(Stored data)
******************************
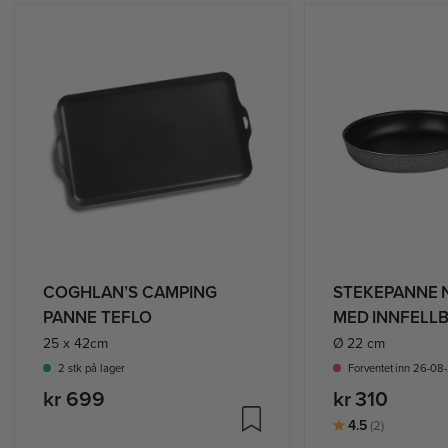
COGHLAN’S CAMPING
STEKEPANNE 
PANNE TEFLO
MED INNFELL
HÅNDTAK
25 x 42cm
Ø 22 cm
2 stk på lager
Forventet inn 26-0
kr 699
kr 310
Karakter:
av 5 muli
4.5
(2)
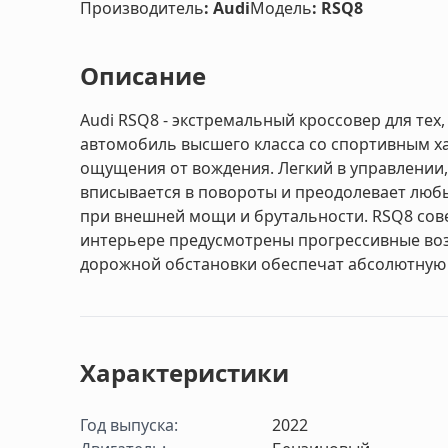
Производитель
:
Audi
Модель
:
RSQ8
Описание
Audi RSQ8 - экстремальный кроссовер для тех,
автомобиль высшего класса со спортивным х
ощущения от вождения. Легкий в управлении,
вписывается в повороты и преодолевает любы
при внешней мощи и брутальности. RSQ8 сове
интерьере предусмотрены прогрессивные во
дорожной обстановки обеспечат абсолютную 
Характеристики
Год выпуска
:
2022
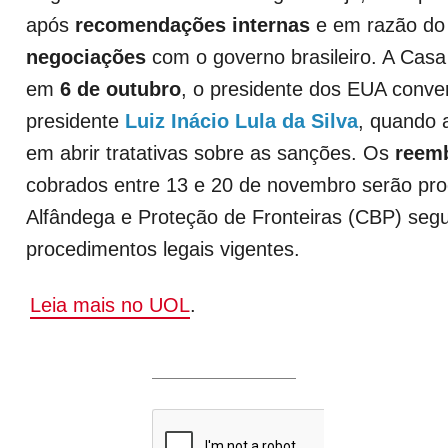
após
recomendações internas
e em razão d
negociações
com o governo brasileiro. A Casa
em
6 de outubro
, o presidente dos EUA conv
presidente
Luiz Inácio Lula da Silva
, quando
em abrir tratativas sobre as sanções. Os
reem
cobrados entre 13 e 20 de novembro serão pr
Alfândega e Proteção de Fronteiras (CBP) seg
procedimentos legais vigentes.
Leia mais no UOL
.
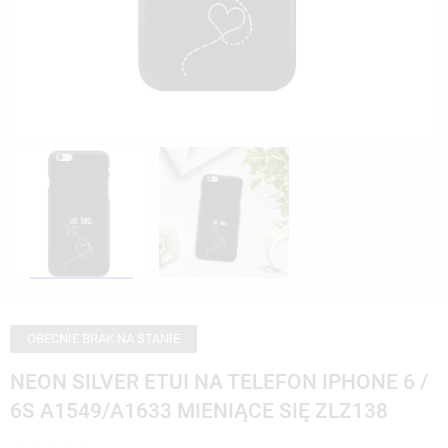
OBECNIE BRAK NA STANIE
NEON SILVER ETUI NA TELEFON IPHONE 6 /
6S A1549/A1633 MIENIĄCE SIĘ ZLZ138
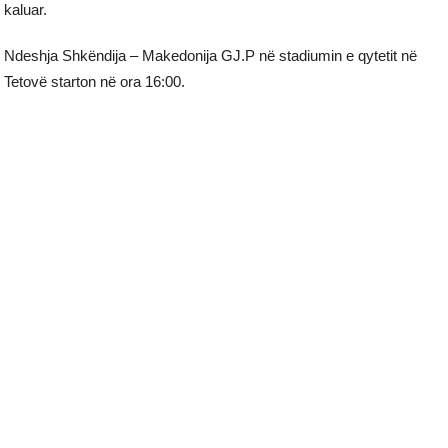
kaluar.
Ndeshja Shkëndija – Makedonija GJ.P në stadiumin e qytetit në
Tetovë starton në ora 16:00.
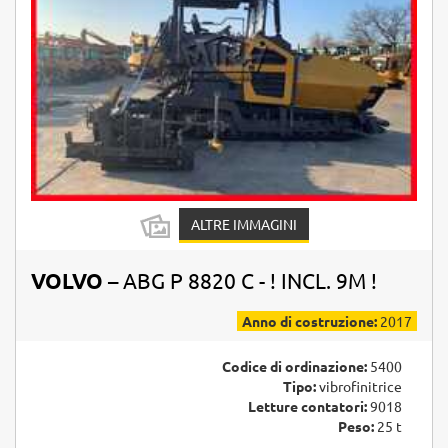
ALTRE IMMAGINI
VOLVO
– ABG P 8820 C - ! INCL. 9M !
Anno di costruzione:
2017
Codice di ordinazione:
5400
Tipo:
vibrofinitrice
Letture contatori:
9018
Peso:
25 t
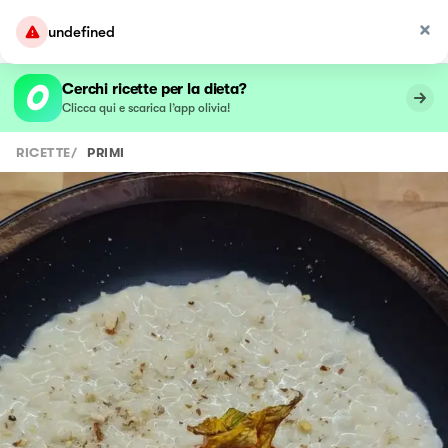
undefined
Cerchi ricette per la dieta?
Clicca qui e scarica l’app olivia!
RICETTE
/
PRIMI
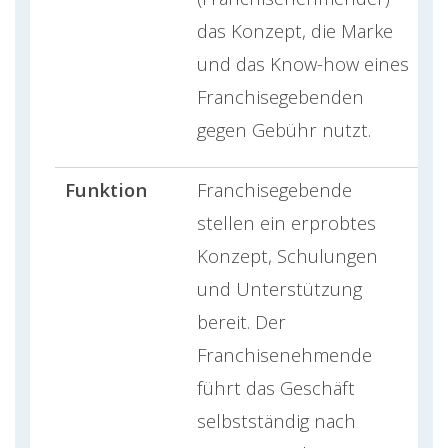
das Konzept, die Marke
und das Know-how eines
Franchisegebenden
gegen Gebühr nutzt.
Funktion
Franchisegebende
stellen ein erprobtes
Konzept, Schulungen
und Unterstützung
bereit. Der
Franchisenehmende
führt das Geschäft
selbstständig nach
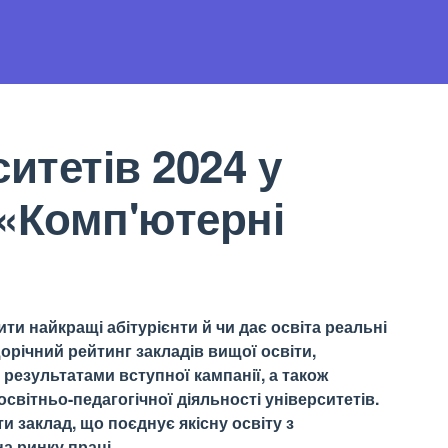
итетів 2024 у
 «Комп'ютерні
ти найкращі абітурієнти й чи дає освіта реальні
орічний рейтинг закладів вищої освіти,
результатами вступної кампанії, а також
світньо-педагогічної діяльності університетів.
 заклад, що поєднує якісну освіту з
а ринку праці.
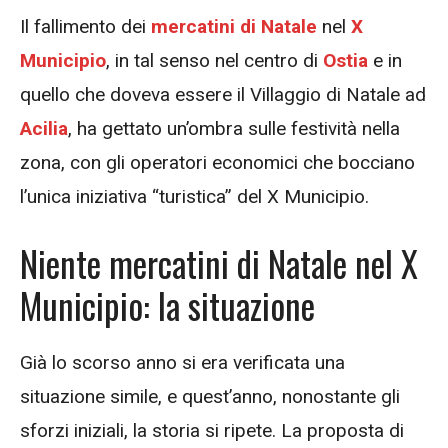
Il fallimento dei
mercatini di Natale
nel
X
Municipio
, in tal senso nel centro di
Ostia
e in
quello che doveva essere il Villaggio di Natale ad
Acilia
, ha gettato un’ombra sulle festività nella
zona, con gli operatori economici che bocciano
l’unica iniziativa “turistica” del X Municipio.
Niente mercatini di Natale nel X
Municipio: la situazione
Già lo scorso anno si era verificata una
situazione simile, e quest’anno, nonostante gli
sforzi iniziali, la storia si ripete. La proposta di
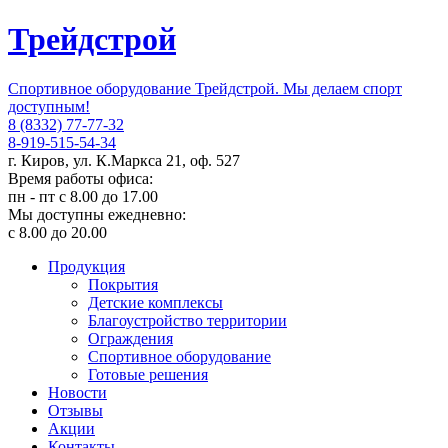
Трейдстрой
Спортивное оборудование Трейдстрой. Мы делаем спорт
доступным!
8 (8332) 77-77-32
8-919-515-54-34
г. Киров, ул. К.Маркса 21, оф. 527
Время работы офиса:
пн - пт с 8.00 до 17.00
Мы доступны ежедневно:
с 8.00 до 20.00
Продукция
Покрытия
Детские комплексы
Благоустройство территории
Ограждения
Спортивное оборудование
Готовые решения
Новости
Отзывы
Акции
Контакты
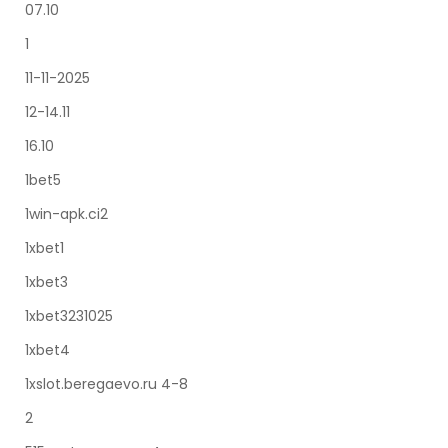
07.10
1
11-11-2025
12-14.11
16.10
1bet5
1win-apk.ci2
1xbet1
1xbet3
1xbet3231025
1xbet4
1xslot.beregaevo.ru 4-8
2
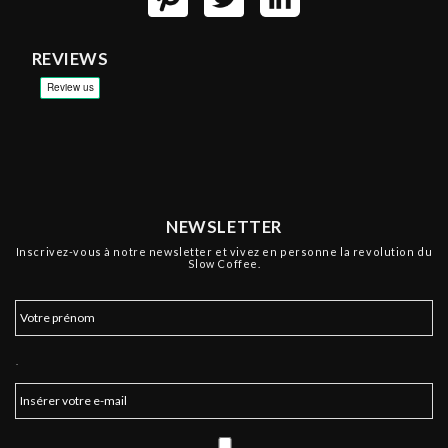
REVIEWS
NEWSLETTER
Inscrivez-vous à notre newsletter et vivez en personne la revolution du
Slow Coffee.
.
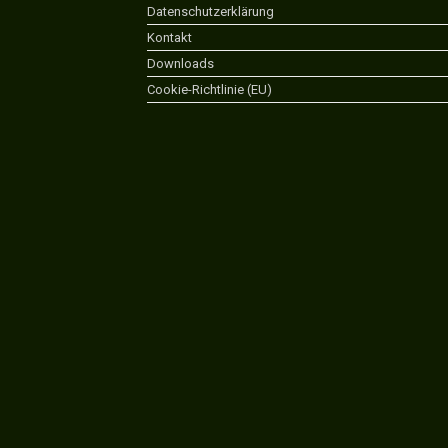
Datenschutzerklärung
Kontakt
Downloads
Cookie-Richtlinie (EU)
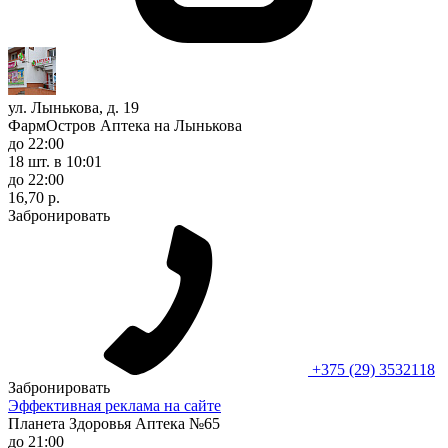
ул. Лынькова, д. 19
ФармОстров Аптека на Лынькова
до 22:00
18 шт.
в 10:01
до 22:00
16,70 р.
Забронировать
+375 (29) 3532118
Забронировать
Эффективная реклама на сайте
Планета Здоровья Аптека №65
до 21:00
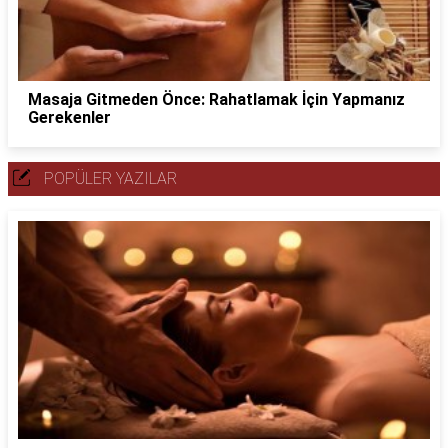
Masaja Gitmeden Önce: Rahatlamak İçin Yapmanız
Gerekenler
POPÜLER YAZILAR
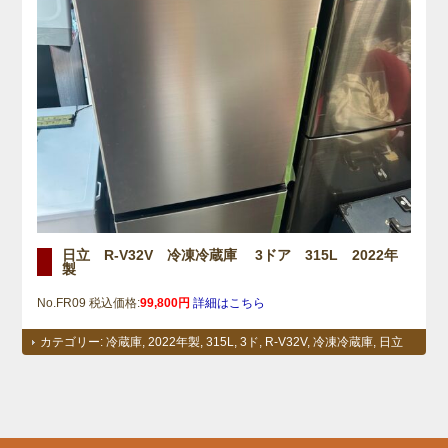
日立 R-V32V 冷凍冷蔵庫 3ドア 315L 2022年
製
No.FR09 税込価格:
99,800円
詳細はこちら
カテゴリー:
冷蔵庫
,
2022年製
,
315L
,
3ド
,
R-V32V
,
冷凍冷蔵庫
,
日立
******************************
### What is being asked:
Please arrange the lines of the entries, from the line containing "Производитель" through the line containing "Tetovë starton në ora 16:00.", as a Markdown table with the columns Row and Line, skipping any blank lines and leaving out the pictures.

### Task result:
| Row | Line |
|---|---|
| 1 | Производитель |
| 2 | : |
| 3 | Audi |
| 4 | Модель |
| 5 | : |
| 6 | RSQ8 |
| 7 | Описание |
| 8 | Audi RSQ8 - экстремальный кроссовер для тех, |
| 9 | автомобиль высшего класса со спортивным х |
| 10 | ощущения от вождения. Легкий в управлении, |
| 11 | вписывается в повороты и преодолевает любы |
| 12 | при внешней мощи и брутальности. RSQ8 сове |
| 13 | интерьере предусмотрены прогрессивные во |
| 14 | дорожной обстановки обеспечат абсолютную  |
| 15 | Характеристики |
| 16 | Год выпуска |
| 17 | : |
| 18 | 2022 |
| 19 | após |
| 20 | recomendações internas |
| 21 | e em razão d |
| 22 | negociações |
| 23 | com o governo brasileiro. A Casa |
| 24 | em |
| 25 | 6 de outubro |
| 26 | , o presidente dos EUA conv |
| 27 | presidente |
| 28 | Luiz Inácio Lula da Silva |
| 29 | , quando |
| 30 | em abrir tratativas sobre as sanções. Os |
| 31 | reem |
| 32 | cobrados entre 13 e 20 de novembro serão pr |
| 33 | Alfândega e Proteção de Fronteiras (CBP) seg |
| 34 | procedimentos legais vigentes. |
| 35 | Leia mais no UOL |
| 36 | . |
| 37 | OBECNIE BRAK NA STANIE |
| 38 | NEON SILVER ETUI NA TELEFON IPHONE 6 / |
| 39 | 6S A1549/A1633 MIENIĄCE SIĘ ZLZ138 |
| 40 | kaluar. |
| 41 | Ndeshja Shkëndija – Makedonija GJ.P në stadiumin e qytetit në |
| 42 | Tetovë starton në ora 16:00. |